Top of RECORDS TO PROCESS

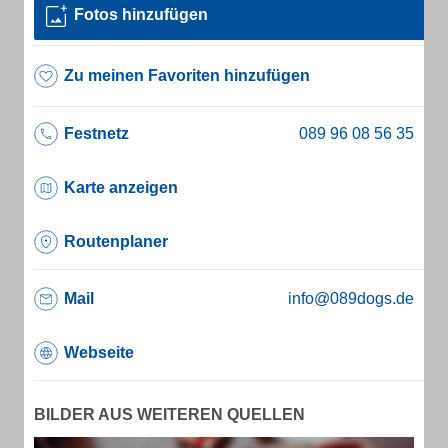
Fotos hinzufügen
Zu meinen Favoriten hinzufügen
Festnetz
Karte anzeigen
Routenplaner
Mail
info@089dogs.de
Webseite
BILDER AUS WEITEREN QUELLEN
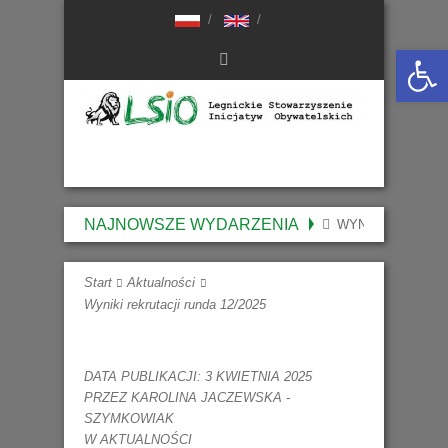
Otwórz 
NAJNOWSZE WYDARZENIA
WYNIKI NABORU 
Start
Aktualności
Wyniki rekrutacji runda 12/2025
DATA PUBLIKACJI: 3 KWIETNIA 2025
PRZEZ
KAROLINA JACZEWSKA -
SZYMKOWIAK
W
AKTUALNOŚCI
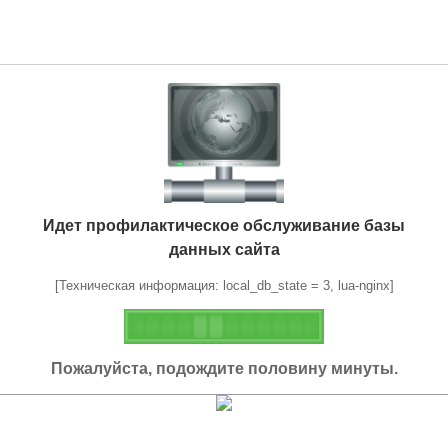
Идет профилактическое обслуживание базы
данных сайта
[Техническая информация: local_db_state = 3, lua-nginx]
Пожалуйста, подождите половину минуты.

Bottom of RECORDS TO PROCESS
Top of RECORDS TO PROCESS

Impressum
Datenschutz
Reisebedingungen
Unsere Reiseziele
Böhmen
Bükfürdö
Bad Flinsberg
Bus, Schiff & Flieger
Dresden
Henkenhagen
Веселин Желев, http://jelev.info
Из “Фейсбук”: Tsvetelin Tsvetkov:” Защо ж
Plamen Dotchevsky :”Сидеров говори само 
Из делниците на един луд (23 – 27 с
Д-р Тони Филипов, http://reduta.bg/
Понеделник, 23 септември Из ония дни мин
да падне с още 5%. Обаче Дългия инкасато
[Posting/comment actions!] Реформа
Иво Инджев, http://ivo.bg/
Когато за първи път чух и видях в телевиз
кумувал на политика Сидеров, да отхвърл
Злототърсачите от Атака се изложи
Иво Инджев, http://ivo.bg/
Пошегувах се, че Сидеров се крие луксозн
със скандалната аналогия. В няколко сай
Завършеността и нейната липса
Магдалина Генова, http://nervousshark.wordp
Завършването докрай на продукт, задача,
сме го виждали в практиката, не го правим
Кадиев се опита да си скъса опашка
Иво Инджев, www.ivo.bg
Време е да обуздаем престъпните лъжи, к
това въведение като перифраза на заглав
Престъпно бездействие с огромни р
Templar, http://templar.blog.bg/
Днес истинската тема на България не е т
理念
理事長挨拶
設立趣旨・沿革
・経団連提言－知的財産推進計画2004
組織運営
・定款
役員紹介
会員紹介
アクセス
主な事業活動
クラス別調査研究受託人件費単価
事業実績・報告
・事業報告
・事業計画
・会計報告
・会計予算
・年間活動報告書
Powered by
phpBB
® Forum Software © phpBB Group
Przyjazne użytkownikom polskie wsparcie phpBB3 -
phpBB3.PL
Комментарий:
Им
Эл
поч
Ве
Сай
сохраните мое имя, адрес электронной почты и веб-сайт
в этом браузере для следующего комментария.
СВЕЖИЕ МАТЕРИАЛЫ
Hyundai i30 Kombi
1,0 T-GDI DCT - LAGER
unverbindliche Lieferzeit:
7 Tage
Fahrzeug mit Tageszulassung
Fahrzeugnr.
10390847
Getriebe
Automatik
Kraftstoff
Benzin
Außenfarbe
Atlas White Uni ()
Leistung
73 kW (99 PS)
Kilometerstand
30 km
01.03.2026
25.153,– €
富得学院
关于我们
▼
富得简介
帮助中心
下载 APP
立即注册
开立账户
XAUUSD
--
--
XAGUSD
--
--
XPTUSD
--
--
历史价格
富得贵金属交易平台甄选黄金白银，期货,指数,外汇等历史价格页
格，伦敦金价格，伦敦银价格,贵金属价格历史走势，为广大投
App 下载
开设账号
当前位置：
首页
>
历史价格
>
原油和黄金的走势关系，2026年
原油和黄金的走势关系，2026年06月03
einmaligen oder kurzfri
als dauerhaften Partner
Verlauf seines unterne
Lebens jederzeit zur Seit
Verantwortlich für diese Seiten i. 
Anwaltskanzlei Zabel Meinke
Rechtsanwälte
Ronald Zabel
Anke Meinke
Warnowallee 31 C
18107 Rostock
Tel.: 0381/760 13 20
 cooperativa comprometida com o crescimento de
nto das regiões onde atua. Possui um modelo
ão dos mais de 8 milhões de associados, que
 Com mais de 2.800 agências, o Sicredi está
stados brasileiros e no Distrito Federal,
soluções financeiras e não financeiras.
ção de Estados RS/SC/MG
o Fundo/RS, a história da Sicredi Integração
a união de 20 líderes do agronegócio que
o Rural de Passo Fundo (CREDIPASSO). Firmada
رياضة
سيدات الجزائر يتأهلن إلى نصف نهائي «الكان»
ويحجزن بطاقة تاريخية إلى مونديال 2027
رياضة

Bottom of RECORDS TO PROCESS
Top of RECORDS TO PROCESS

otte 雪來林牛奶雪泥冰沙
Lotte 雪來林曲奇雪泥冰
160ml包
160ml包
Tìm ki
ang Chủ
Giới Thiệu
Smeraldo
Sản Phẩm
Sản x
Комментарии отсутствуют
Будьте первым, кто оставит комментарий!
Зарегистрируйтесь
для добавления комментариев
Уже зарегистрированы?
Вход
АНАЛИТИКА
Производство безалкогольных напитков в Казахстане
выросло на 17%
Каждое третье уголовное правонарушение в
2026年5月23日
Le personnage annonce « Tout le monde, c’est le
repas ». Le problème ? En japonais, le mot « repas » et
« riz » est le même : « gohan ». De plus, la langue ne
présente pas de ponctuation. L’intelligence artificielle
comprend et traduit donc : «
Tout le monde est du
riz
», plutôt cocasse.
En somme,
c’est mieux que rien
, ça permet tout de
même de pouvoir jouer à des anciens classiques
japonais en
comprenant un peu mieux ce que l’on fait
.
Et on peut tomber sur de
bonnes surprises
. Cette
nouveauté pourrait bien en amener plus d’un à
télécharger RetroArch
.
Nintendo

Bottom of RECORDS TO PROCESS

ACTIVITY:
Render the lines from the one containing "Идет профилактическое обслуживание базы" through the one containing "Пожалуйста, подождите половину минуты." as a numbered list, with any blank lines left out.

EXERCISE OUTPUT:
1. Идет профилактическое обслуживание базы
2. данных сайта
3. [Техническая информация: local_db_state = 3, lua-nginx]
4. Пожалуйста, подождите половину минуты.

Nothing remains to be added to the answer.